Actor-Critic Algorithms with Online Feature Adaptation

Abstract

We develop two new online actor-critic control algorithms with adaptive feature tuning for Markov Decision Processes (MDPs). One of our algorithms is proposed for the long-run average cost objective, while the other works for discounted cost MDPs. Our actor-critic architecture incorporates parameterization both in the policy and the value function. A gradient search in the policy parameters is performed to improve the performance of the actor. The computation of the aforementioned gradient, however, requires an estimate of the value function of the policy corresponding to the current actor parameter. The value function, on the other hand, is approximated using linear function approximation and obtained from the critic. The error in approximation of the value function, however, results in suboptimal policies. In our article, we also update the features by performing a gradient descent on the Grassmannian of features to minimize a mean square Bellman error objective in order to find the best features. The aim is to obtain a good approximation of the value function and thereby ensure convergence of the actor to locally optimal policies.
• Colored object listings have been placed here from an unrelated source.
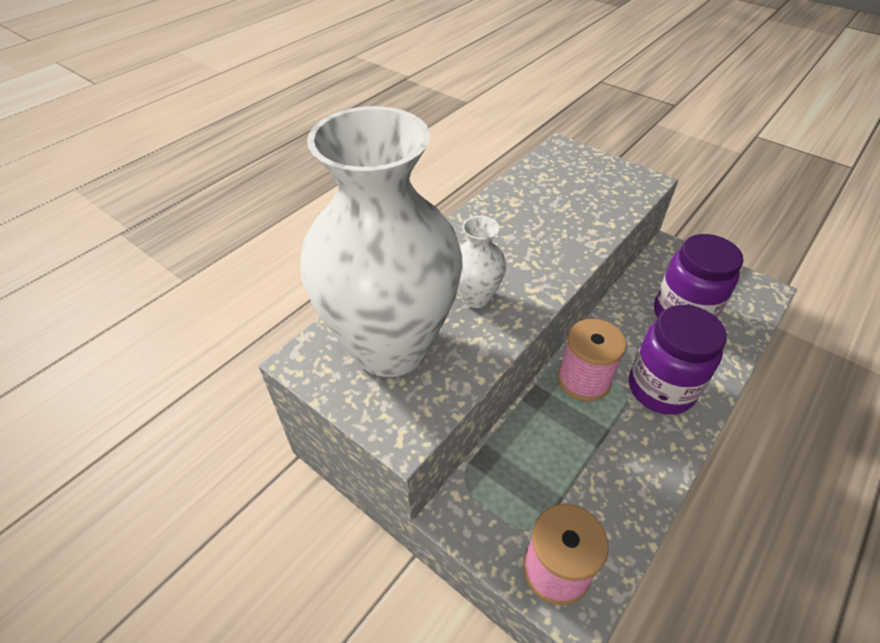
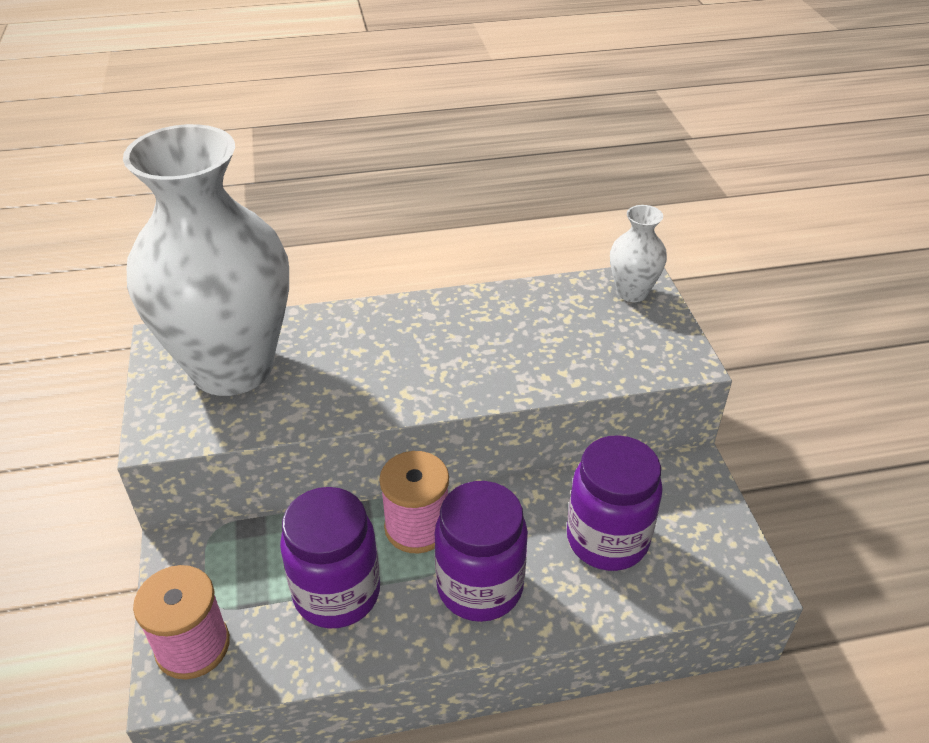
camera: 40 degrees right, 5 degrees down
(476, 297) = (349, 371): white vase -> white vase (632, 292)
(594, 457) = (337, 593): none -> purple jar

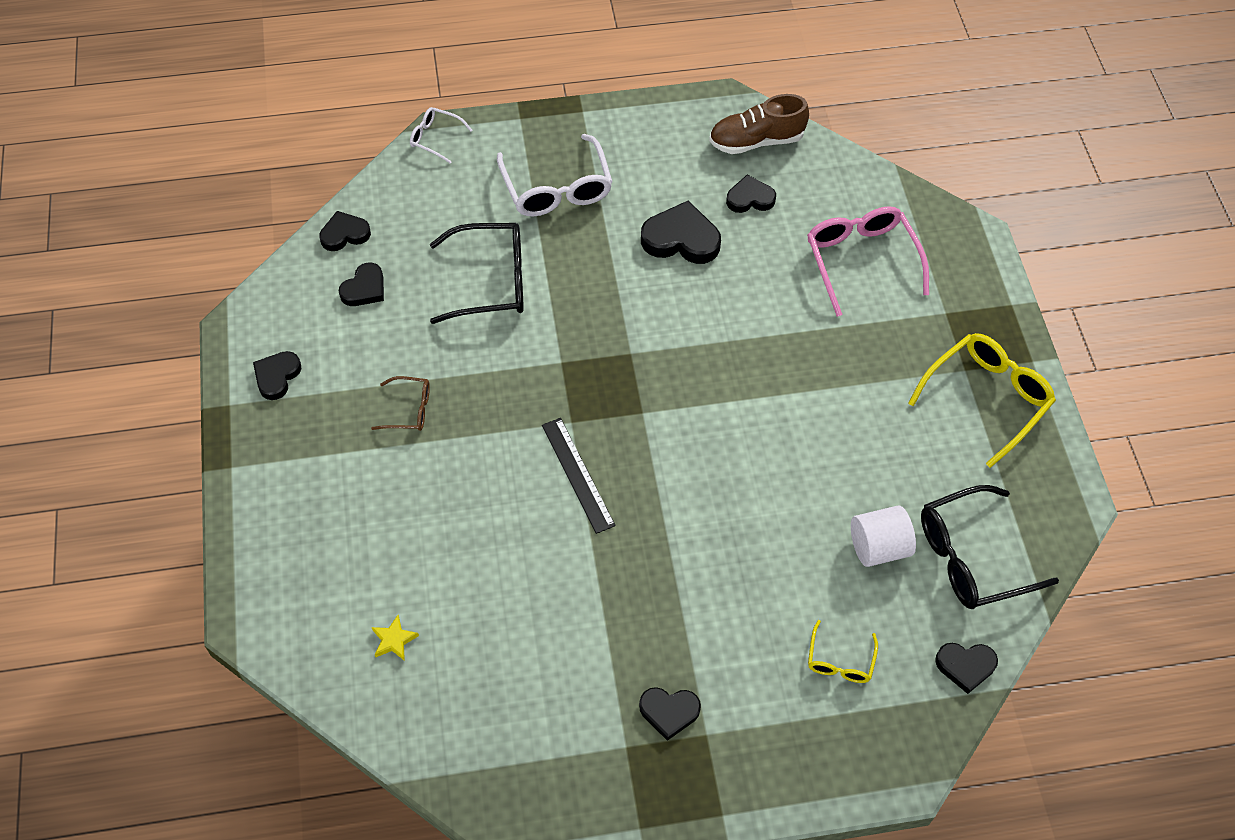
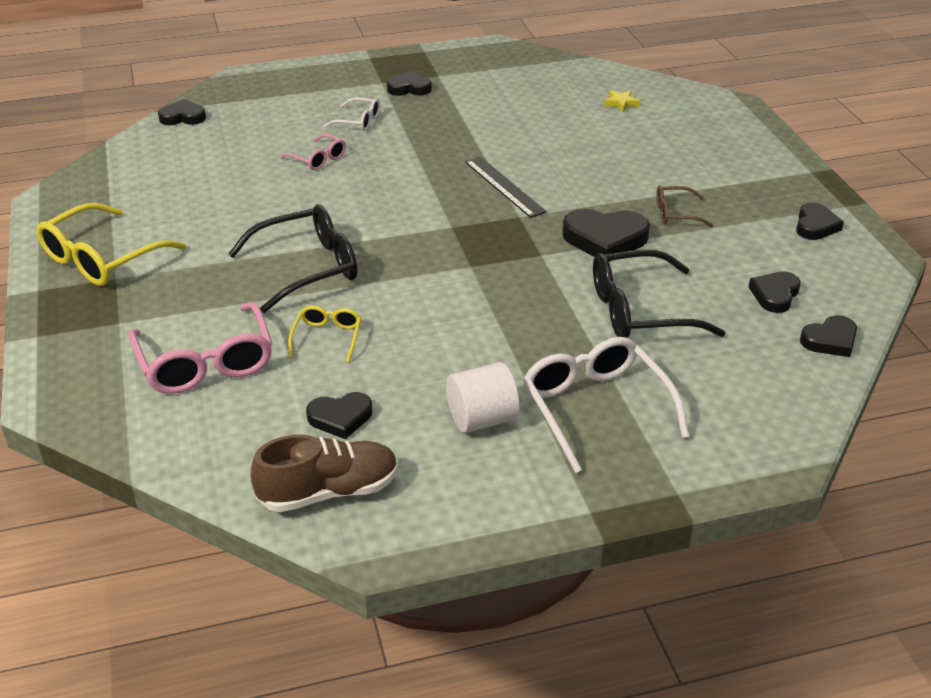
camera: 175 degrees right, 20 degrees down
(435, 138) = (783, 455): white glasses -> white glasses (358, 121)
(681, 239) = (427, 367): black heart -> black heart (605, 239)
(785, 550) = (318, 159): none -> pink glasses
(840, 661) = (280, 114): yellow glasses -> yellow glasses (327, 338)
(878, 547) = (237, 165): white cylinder -> white cylinder (482, 419)
(971, 557) = (157, 165): black glasses -> black glasses (307, 268)

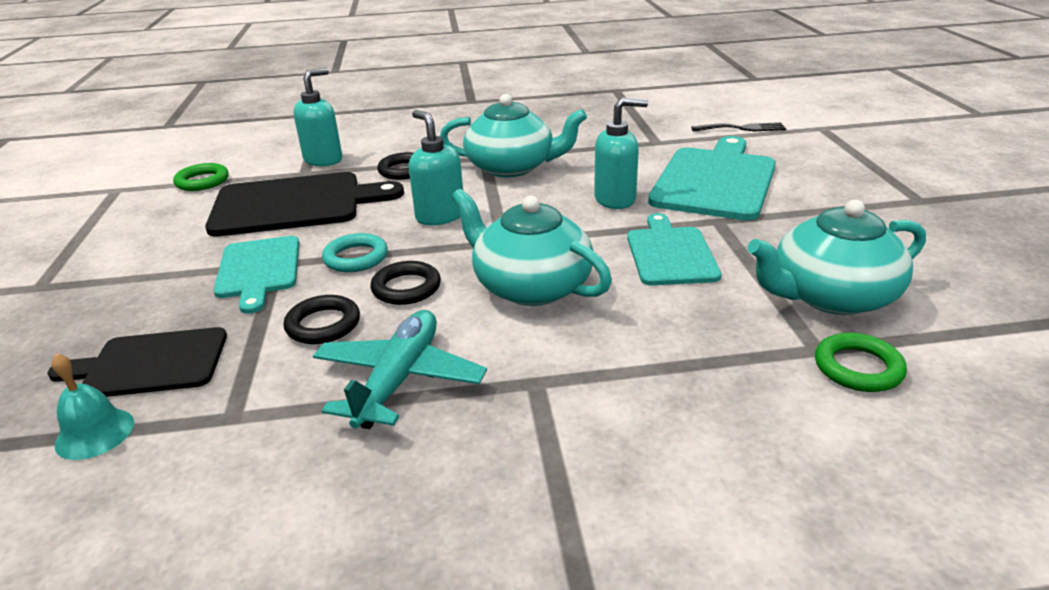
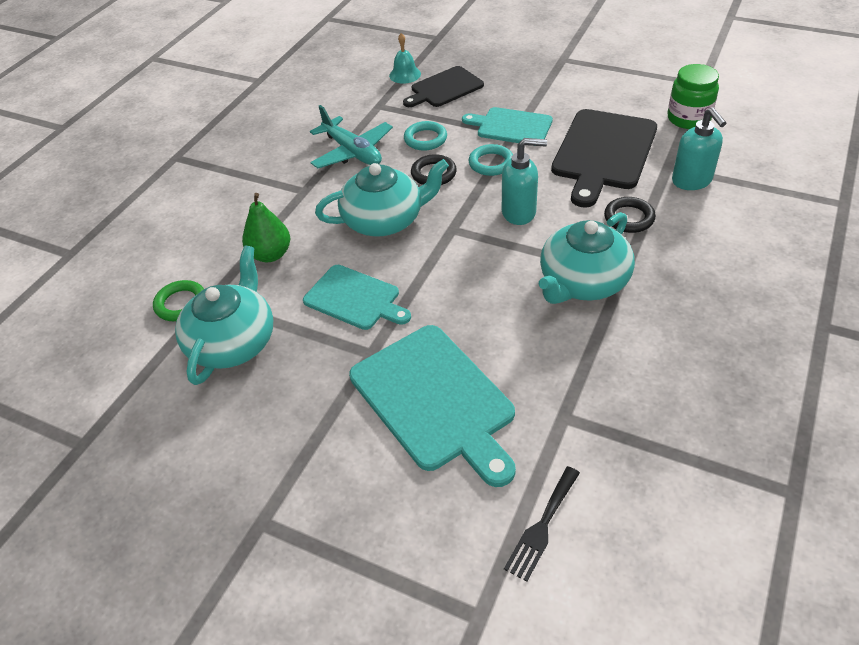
camera: 125 degrees right, 15 degrees up
(150, 364) = (444, 88): black cutting board -> black cutting board turned 150 degrees counterclockwise
(202, 181) = (688, 118): green ring -> green jar
(323, 324) = (425, 139): black ring -> turquoise ring
(615, 199) = (460, 314): turquoise soap dispenser -> none
(687, 341) = (270, 255): none -> green pear

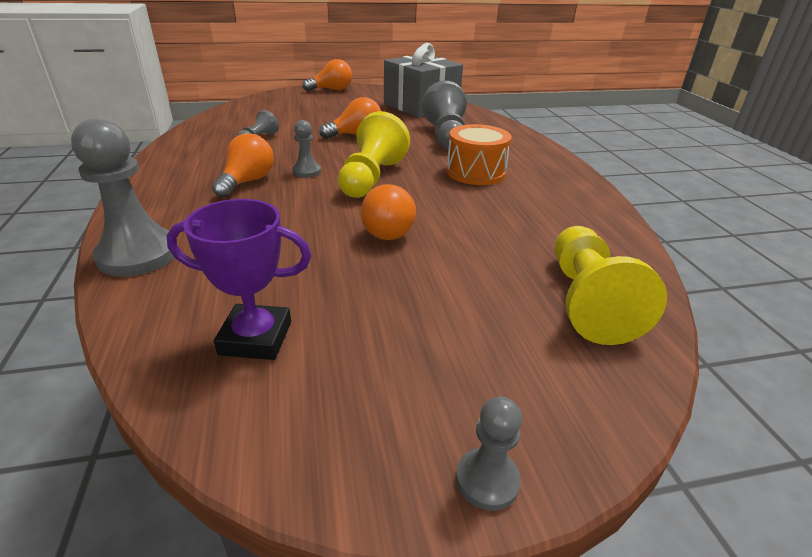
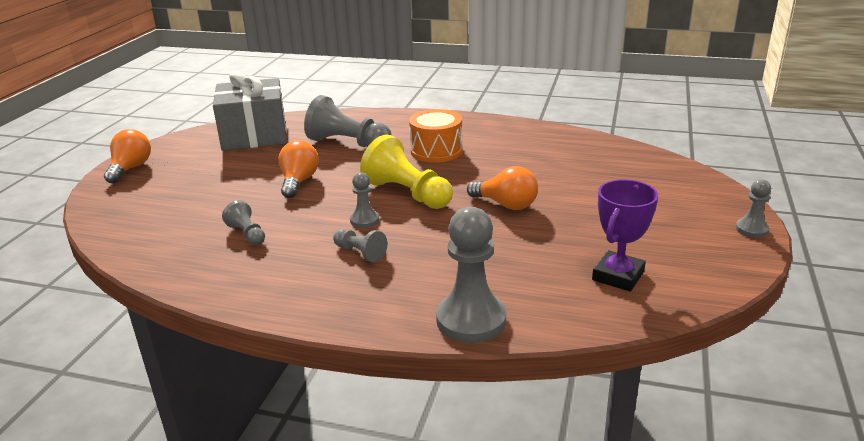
camera: 60 degrees left, 5 degrees down
(247, 182) = (360, 253): orange light bulb -> grey pawn
(587, 301) = (630, 166): yellow pawn -> none

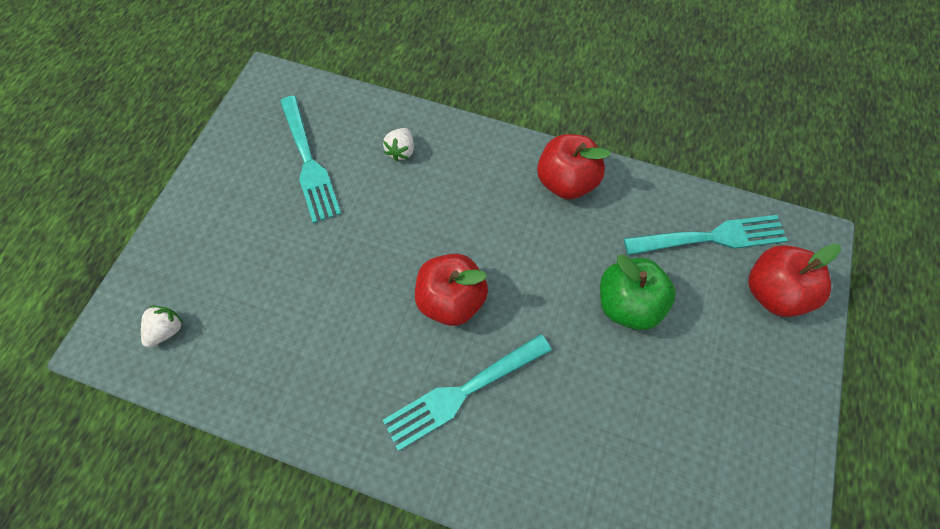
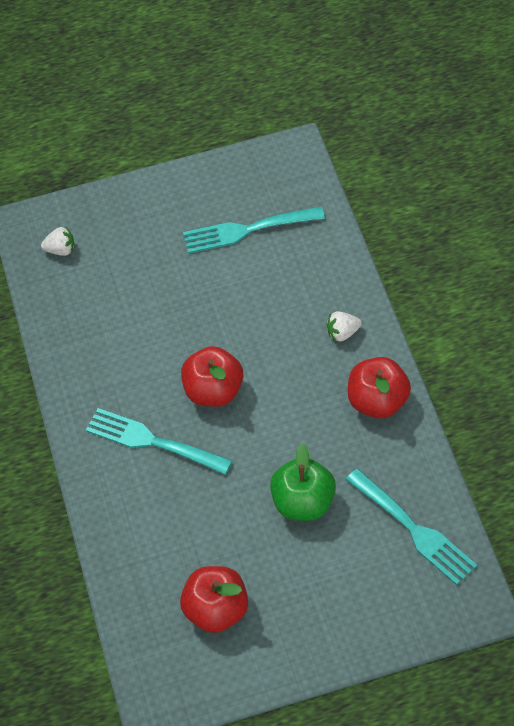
camera: 60 degrees right, 10 degrees down
(309, 162) = (247, 230): turquoise fork -> turquoise fork turned 45 degrees clockwise
(401, 151) = (309, 278): white strawberry -> white strawberry (343, 333)
(772, 291) = (398, 596): red apple -> red apple (216, 610)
In order to estimate the gradient of the objective in the case of the average cost criterion, we utilize the policy gradient theorem, while in the case of the discounted cost objective, we utilize the simultaneous perturbation stochastic approximation (SPSA) scheme. We prove that our actor-critic algorithms converge to locally optimal policies. Experiments on two different settings show performance improvements resulting from our feature adaptation scheme.